With Mammoth Cave a past event, we looked forward to Makers Mark bourbon distillery. The car transmission pump was temporarily quiet and our next turn was within site. New buzzing combined with the flashing red lights on the dash signaling our motorhome engine was overheating. That wasn’t expected.  Noise, flashing lights, horrid smell, something was amiss. John said the strange smell was probably from the dozens of gigantic bourbon aging warehouses we had just passed.

Makers Mark aging warehouses

The stench was increasing and when I glanced to the back of LilyPad, our bedroom was filled with thick white smoke. In my normal calm reserved voice, I directed John to pull over. (Yea, right…but that sounds so much better than the actual panicky horrified shrill screeching voice with which I demanded John to stop.) He wasn’t able to stop immediately and drove on for what seemed like hours, really only minutes, until he turned onto the distillery road and stopped in the middle of the street, inside a marked yellow zone.

Yellow zone    Breakdown

Unhook the car, one visit to town and three hours later, John had fixed the problem of the blown coolant hose that spewed steam up into our bedroom.

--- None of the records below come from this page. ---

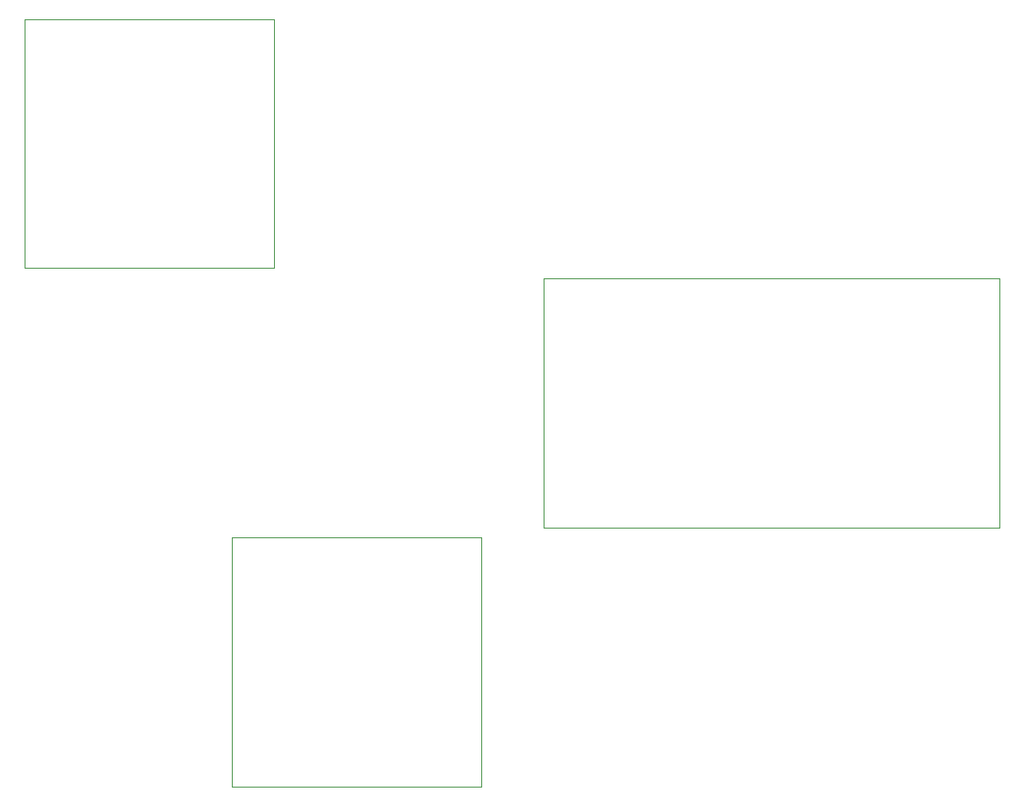
<source format=gm1>
G04 Gerber file generated by Gerbonara*
%TF.GenerationSoftware,KiCad,Pcbnew,8.0.2-1*%
%TF.CreationDate,2024-09-25T19:04:35+01:00*%
%TF.ProjectId,test_module_1,74657374-5f6d-46f6-9475-6c655f312e6b,rev?*%
%TF.SameCoordinates,PX8583b00PY5f5e100*%
%TF.FileFunction,Profile,NP*%
%MOMM*%
%FSLAX45Y45*%
%IPPOS*%
G75
%LPD*%
%ADD10C,0.05*%
D10*
X-002700000Y-001300000D02*
X-000300000Y-001300000D01*
X-000300000Y-003700000D01*
X-002700000Y-003700000D01*
X-002700000Y-001300000D01*
X-004700000Y003700000D02*
X-002300000Y003700000D01*
X-002300000Y001300000D01*
X-004700000Y001300000D01*
X-004700000Y003700000D01*
X004700000Y001200000D02*
X004700000Y-001200000D01*
X000300000Y-001200000D01*
X000300000Y001200000D01*
X004700000Y001200000D01*
M02*
</source>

It took just enough time to make us late, the distillery tours now closed, so we did some purposeful walking to the gift shop, walked KatieBug and continued on our drive to Danville, Kentucky.

Stopping on the side of major highways and freeways are an unpleasant but necessary task when the car transmission pump failure sets off the alarm inside LilyPad. It is a situation made worse by seeing the remnants of the TDOT fatality only days previous. Having dozens of 18 wheelers fly past you shaking your car and motorhome like a rag doll should be a once in a lifetime experience yet here we are, on the side of the road, multiple times a day, for weeks on end, because our Lexus refuses to relax and roll along behind us willingly.

Along with stopping, our trips are made longer by having to slow down over the uneven sections of the some highways and freeways causing the motorhome tires to pound down on the pavement and jar our insides. Until this three year old unsolved dilemma has been mended, we will be stopping indefinitely, every 60 to 100 miles.

A quick overnight at the campground of Pioneer Playhouse in Danville Kentucky to meet the owner, Charlotte Henson, widow of the founder Col. Eben C. Henson. He established the outdoor theater in 1950 and it is the oldest theater in Kentucky. Notable alumni actors include Lee Majors, John Travolta and Jim Varney. The playhouse is the first theater in the nation to be given the legal status of State Theater by act of Legislation. Fingers crossed that we are selected as workampers for the six week season next summer. Finally, a workamp position that sounds delightfully fun!

I’ve made a “best of” list to review when negative thoughts attempt to adjust my attitude. At times, the “it’s always something” can be a real joy killer and happy thoughts are needed to reverse going-down-hill-fast, especially when under severe duress. My list so far includes…Best view: Inspiration Point, Bryce Canyon, Utah. Best apples: Pike Place Market, Seattle, Washington. Best tomatoes: Kruse Farms, Roseburg, Oregon. Friendliest workamping Rangers: Washington on the Brazos, Texas.  Best Elks Lodge: Chico Elks Lodge, Chico, California.

My one page Bucket List keeps expanding, although I have only experienced two destinations on my original list, so I expect my “Best Of” list will change as we continue to roll along.

Our next destination, high on my Bucket List, Lancaster and Pennsylvania Dutch Country.  Land of The Amish and Mennonites.  I am preparing to be fascinated.